The main reason was that using core.quotepath=false leads to showing
file names "correctly" according to commit messages encoding to make
email-message look pretty.
> 
> > +# hooks.emailcharset
> > +#   The charset used in Content-Type header. UTF-8, if not
> > specified. +#   It can differ from i18n.logOutputEncoding (not to
> > mess-up with gitweb +#   which expects i18n.logOutputEncoding to be
> > set to UTF-8)
> 
> Why "UTF-8" instead of "i18n.logoutputencoding" if not specified?
Well, you're right.
For the explanation:
AFAIU, such hooks are used on central servers to notify involved people
about changes. And AFAIU the same server repos are used with gitweb
(which AFAIK requires i18n.logOutputEncoding=UTF-8)

But in common case "i18n.logoutputencoding" is more suitable.

> 
> > @@ -234,6 +242,9 @@ generate_email_header()
> >  	cat <<-EOF
> >  	To: $recipients
> >  	Subject: ${emailprefix}$projectdesc $refname_type
> > $short_refname ${change_type}d. $describe
> > +	MIME-Version: 1.0
> > +	Content-Type: text/plain; charset=$emailcharset
> > +	Content-Transfer-Encoding: 8bit
> >  	X-Git-Refname: $refname
> >  	X-Git-Reftype: $refname_type
> >  	X-Git-Oldrev: $oldrev
> > ...
> > @@ -730,6 +734,19 @@ custom_showrev=$(git config hooks.showrev)
> >  maxlines=$(git config hooks.emailmaxlines)
> >  diffopts=$(git config hooks.diffopts)
> >  : ${diffopts:="--stat --summary --find-copies-harder"}
> > +gitopts=$(git config hooks.gitopts || echo '-c
> > core.quotepath=false') +emailcharset=$(git config
> > hooks.emailcharset || echo 'UTF-8') +
> > +projectdesc=$(sed -ne '1p' "$GIT_DIR/description" 2>/dev/null)
> > +# Check if the description is unchanged from it's default, and
> > shorten it to +# a more manageable length if it is
> > +if expr "$projectdesc" : "Unnamed repository.*$" >/dev/null
> > +then
> > +	projectdesc="UNNAMED PROJECT"
> > +fi
> > +# Leave description in UTF-8 to be used in the Subject header
> > +# But convert it to an hooks.emailcharset encoding to be used in a
> > message body +projectdesc_e=$(echo $projectdesc | iconv -f UTF-8 -t
> > $emailcharset 2>/dev/null)
> 
> Hmm, this generates a piece of e-mail whose subject line is in UTF-8
> (without B/Q quoting) and message body is in totally different
> encoding. Is it what mailers really want to see?

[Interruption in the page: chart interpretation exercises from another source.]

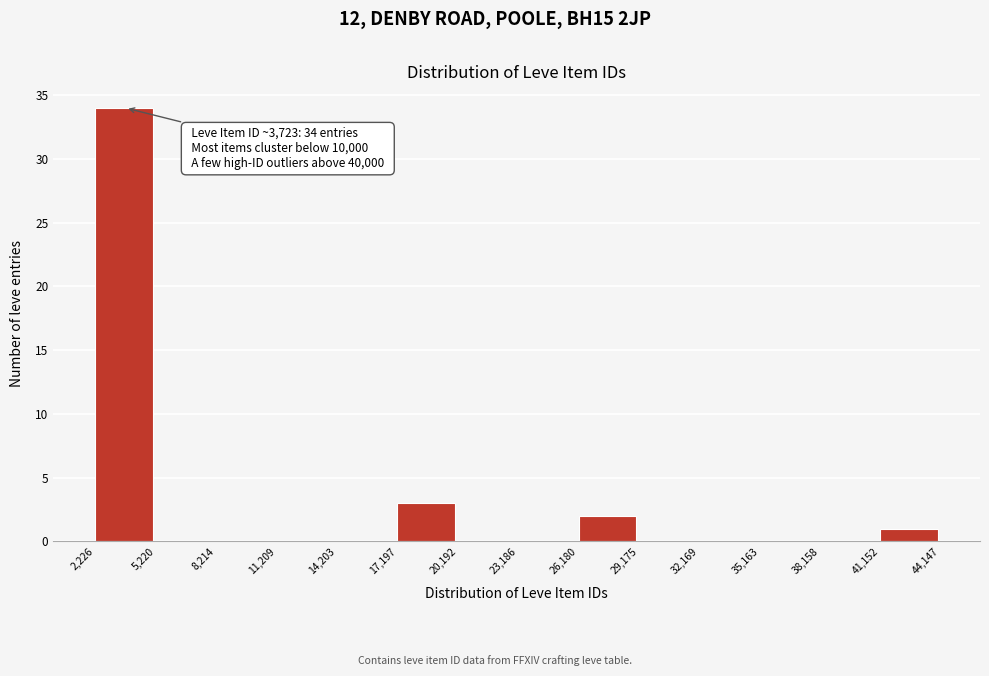

Over which range of the x-axis is the bar tallest?

2,226 to 5,220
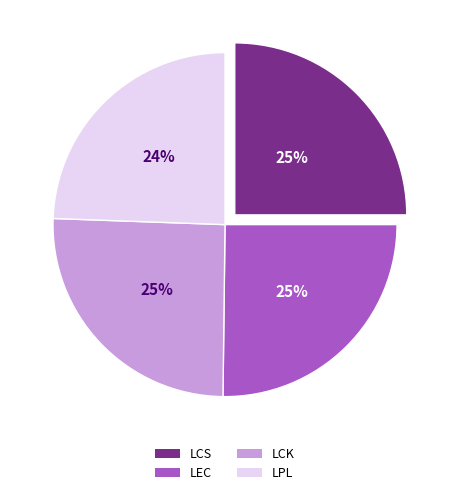

To the nearest percent, what percentage of the pie is LPL?

24%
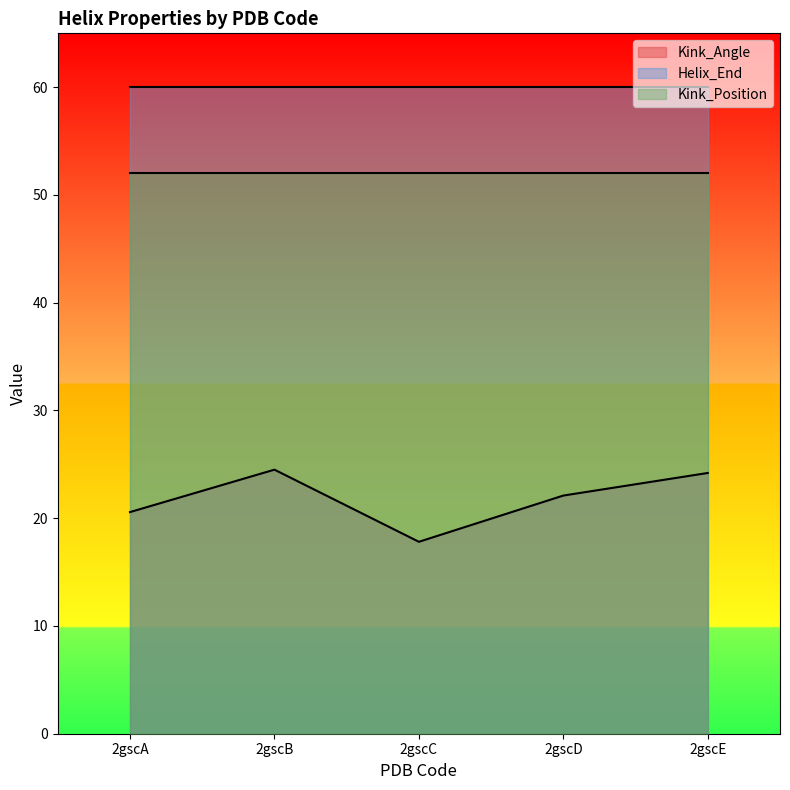

At which category does the chart reach its minimum across all series?

2gscC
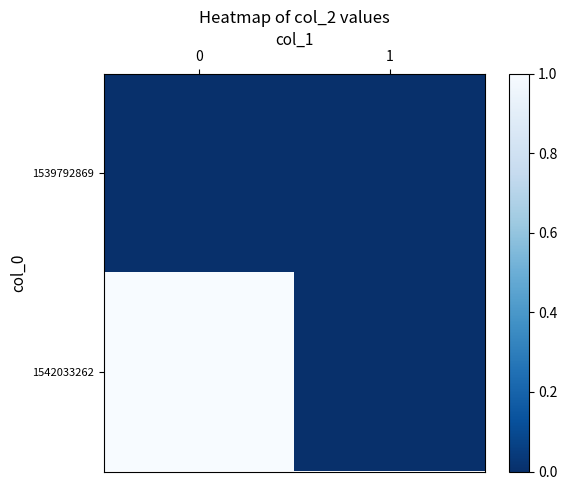

Which series has the largest total across all categories?

1542033262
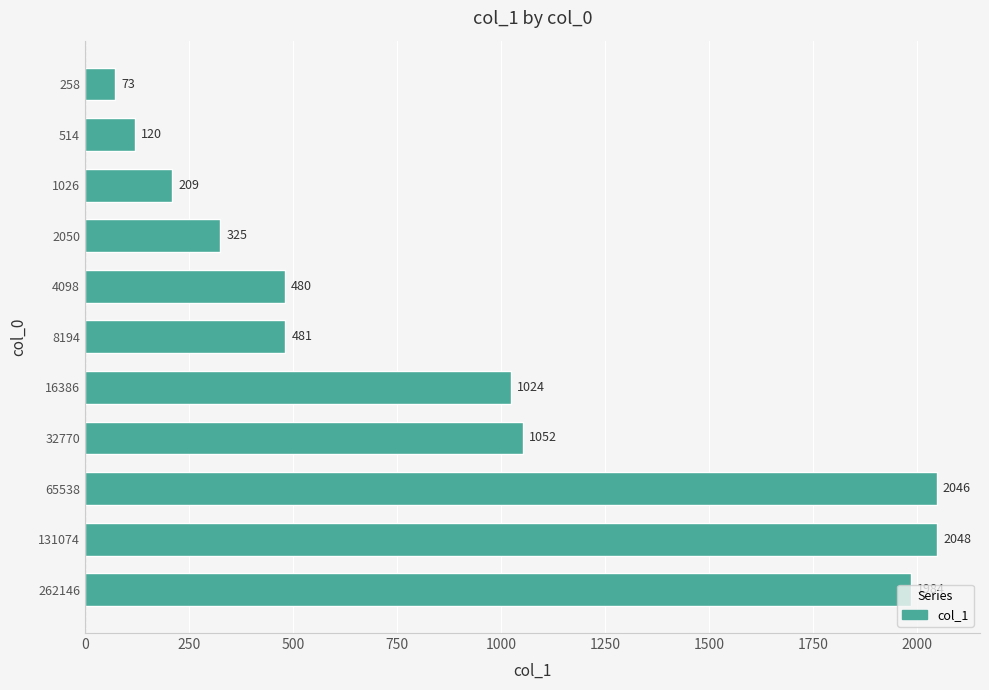

List the labels in order of value, smallest first.

258, 514, 1026, 2050, 4098, 8194, 16386, 32770, 262146, 65538, 131074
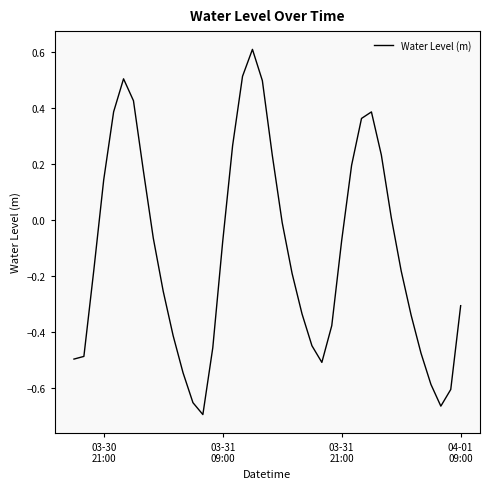

What is the maximum value shown in the chart?

0.6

Here you're right, too. Windows email clients may interpret Subject
header without B/Q quoting in its default Windows charset, and as far as
it may contain non-English project description, so Subject would look
ugly. But I'll try to test with some clients.
> 
> It almost seems backwards; converting the payload to UTF-8 and always
> sending UTF-8 would be a simpler approach, methinks.